A: Normally inheritances between brother and sister fall into the Group B category, meaning that the first €30,150 received is tax exempt with 33pc payable on the balance which obviously creates an immediate problem if the asset is a house.
However, Revenue allows for a 'Dwelling House' exemption if the inheritance you receive is a house which has been your main residence for at least three years prior to the transaction and you don't own any other house.
You must continue to live in the house for six years after the inheritance (unless you are over 55 on receipt of it) or it is sold to provide nursing home care, but there are some reliefs if you sell it to replace it with another property after the date of death. If the 'replacement' house is significantly less in value, there may be a claw back of the exemption.
In the first instance I would visit, with your brother, a solicitor to make a will and get advice on how to pre-plan in the event of either of your deaths.

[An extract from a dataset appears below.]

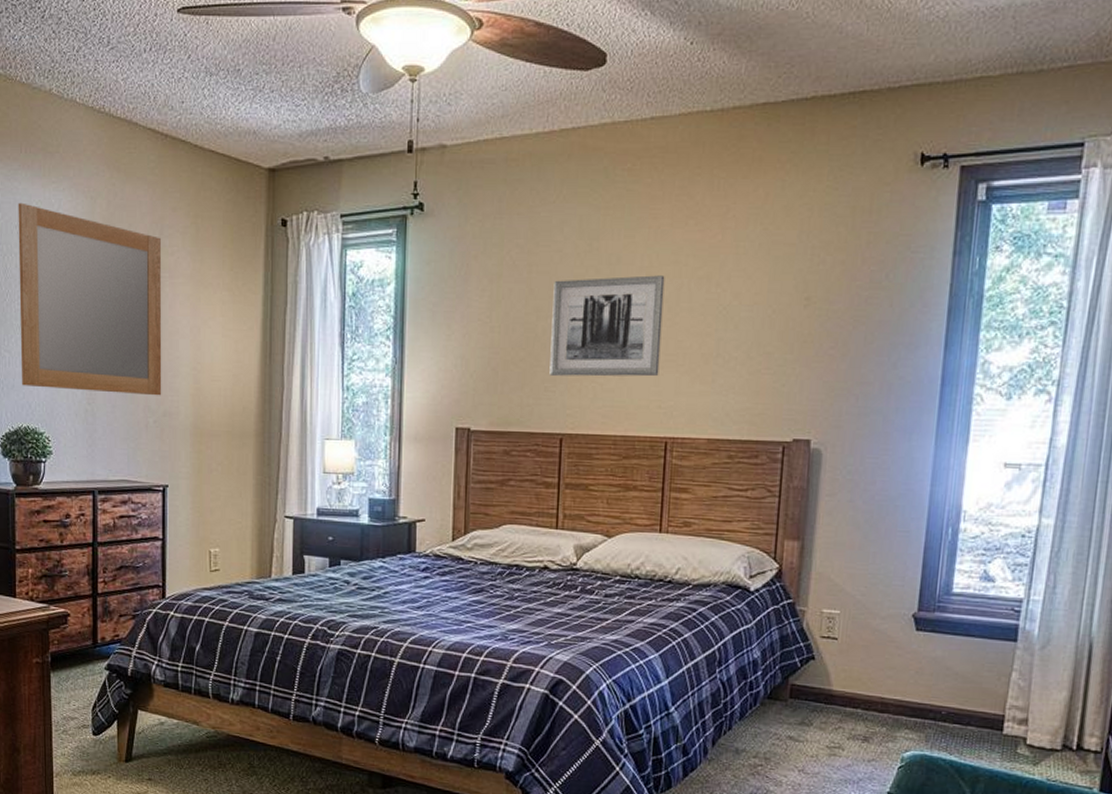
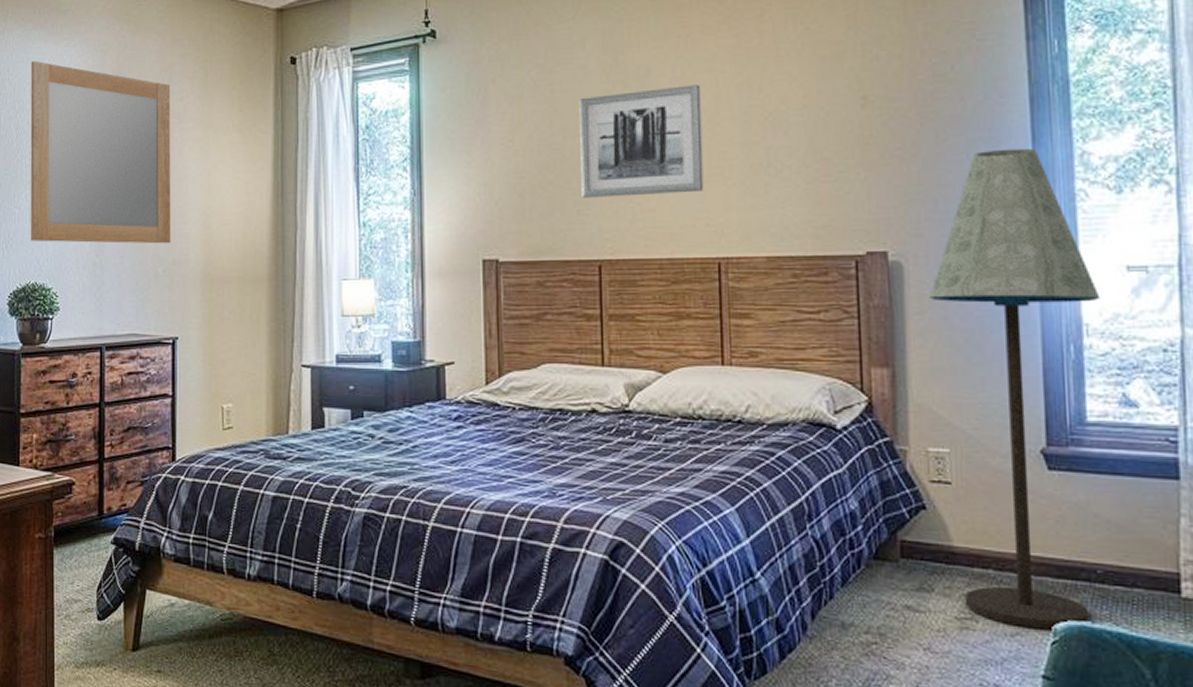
floor lamp: none [836,354,980,758] -> present [929,148,1101,630]

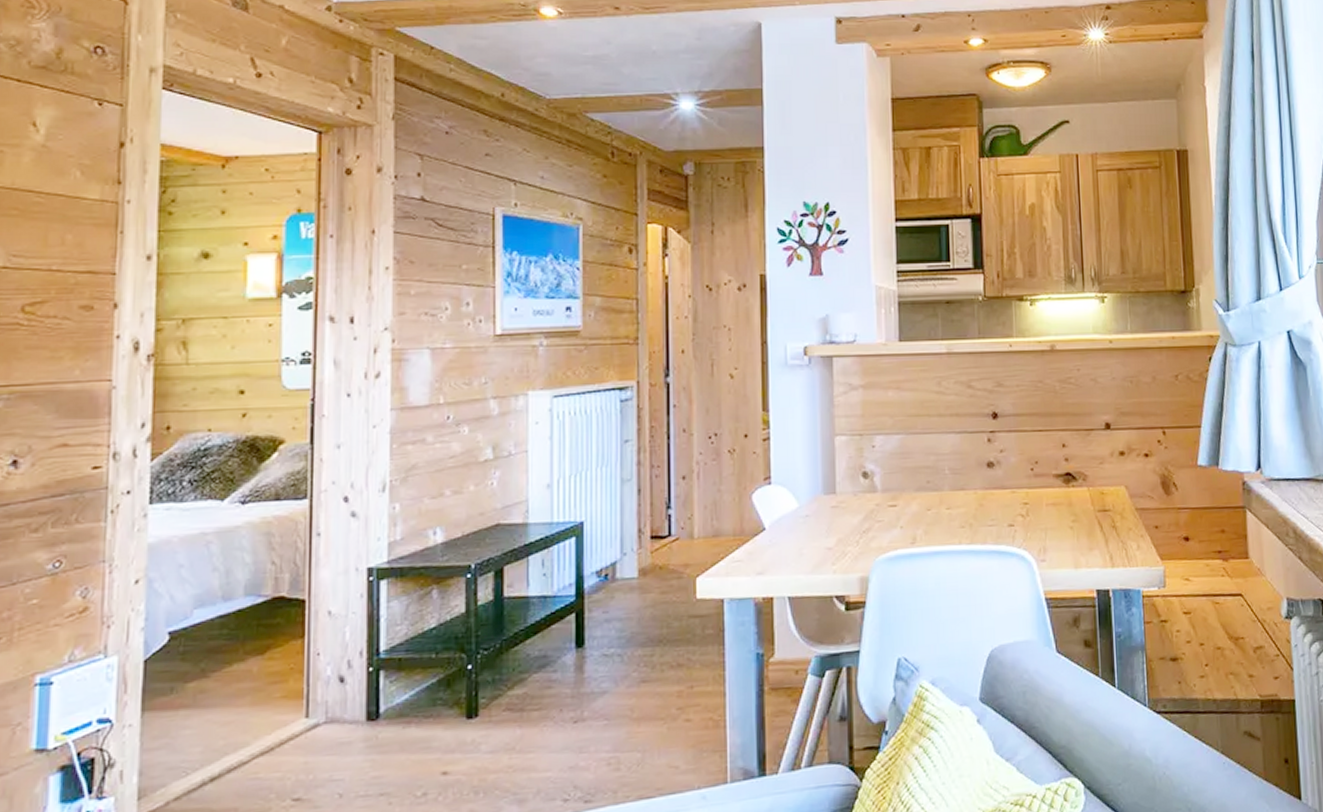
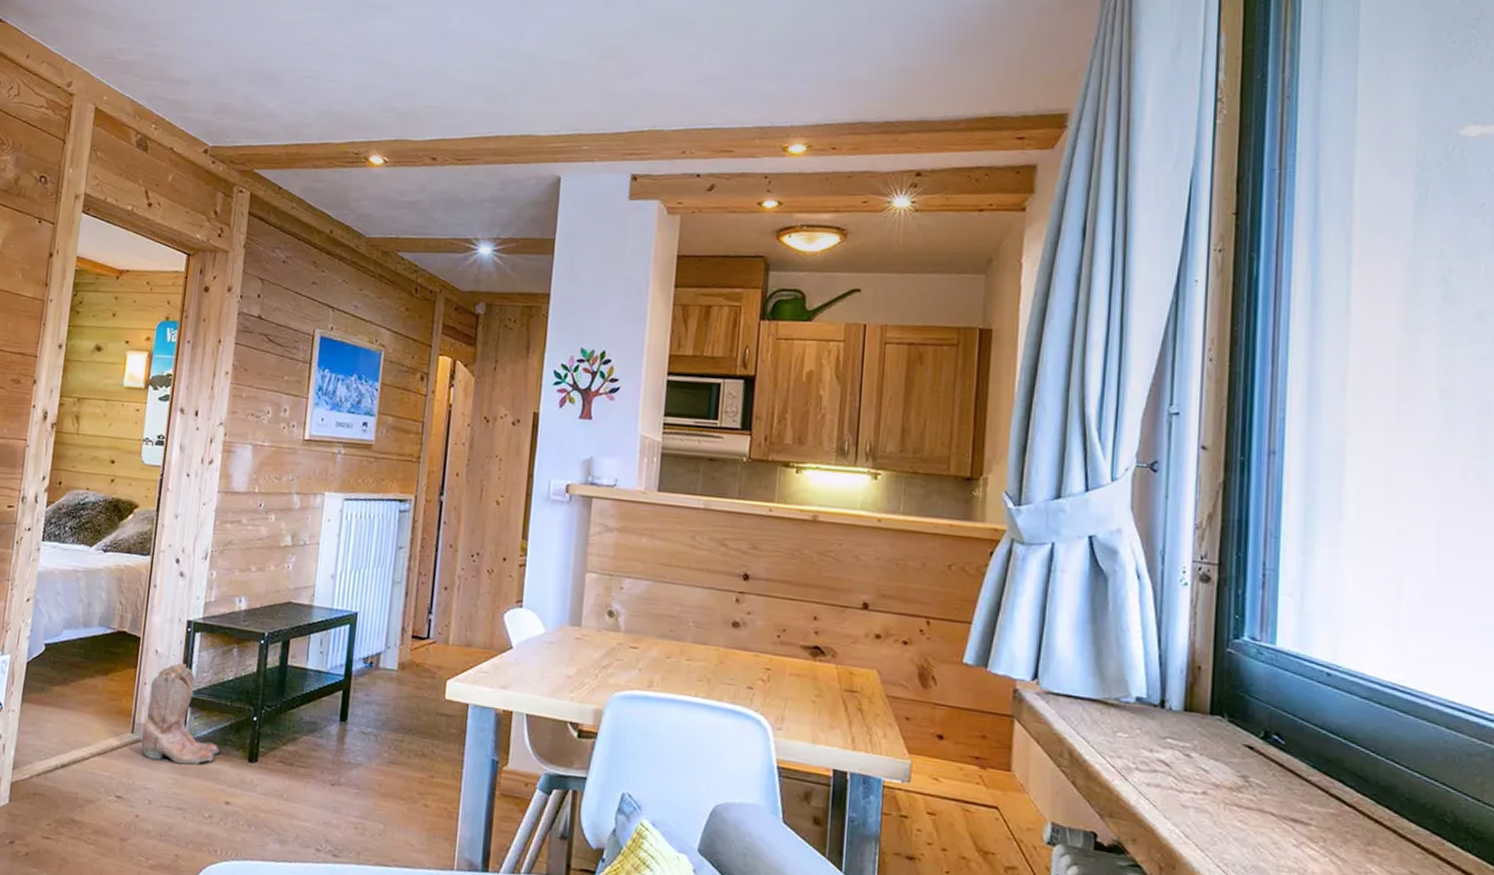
boots: none [321,619,427,744] -> present [141,662,220,765]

I own an apartment let to a good tenant that I wouldn't want to lose. However, she mentioned to me in passing that she was on the water charges march recently and had no intention of paying the bill when it came in; she hasn't even registered with Irish Water. What is the situation if she doesn't? Will they come after me? Can I force her to pay or do I need to do anything at all?
You're not alone. However the legislation is quite clear: the occupier is responsible for the water bill in the same way they are for the other utilities, e.g. gas, cable television etc, and Irish Water is shortly to begin a campaign encouraging them to pay up.
However, according to Stephen Faughnan of the Irish Property Owners' Association, if the occupier does not pay, it will not fall on the landlord under current legislation, however Environment Minister Alan Kelly is considering altering the law to compel landlords to discharge outstanding water bills from a tenant's deposit on a changeover of tenancy and remit it to Irish Water.
Mr Faughnan adds: "This attempt to make landlords responsible for utilities used by the tenant is untenable, unacceptable and unworkable. All other utilities are between the provider and occupier and water should be left the same way."
He says landlords should refuse to collect deposits from tenants but until there is further clarity on the issue, the limbo will continue. I'd have a word with your tenant as to her responsibilities either way though.
The Ryan Review
I've written often here about the discrimination which exists when prospective tenants on rent supplement attempt to secure accommodation. Ads stating "No Rent Allowance" are now as commonplace in Dublin in the way "No Blacks, No Irish" were in 1950s London.
Equality Minister Aodhan O Riordain is introducing legislation to make this illegal under the Equal Status Act which, up to now, includes things like race and creed, but not income source. It's a welcome move but unlikely to work because policing it is virtually impossible.
If eight parties turn up for a viewing of a flat, who's to say why seven don't secure it?
Two thirds of landlords will not currently consider someone on Rent Allowance, according to Daft.ie which provided it as an online search filter until Minister O Riordain expressed his disappointment at this.
Ronan Lyons, Daft's economist, says after disabling the filter recently as a pilot, they had to reinstate it after complaints - not from landlords - but from people on RAS who ended up wasting phone time finding out instead that they weren't welcome.
The bigger issue obviously is lack of housing stock. Landlords are subject to the economic realities of supply and demand. Lick this, and the market settles itself. So, better news this month is that the European Investment Bank is to loan Ireland Inc. €300m to build social housing.
Anybody waking up every day in a B&B will be sceptical, but with a continuing dysfunctional market, it's the best we can hope for.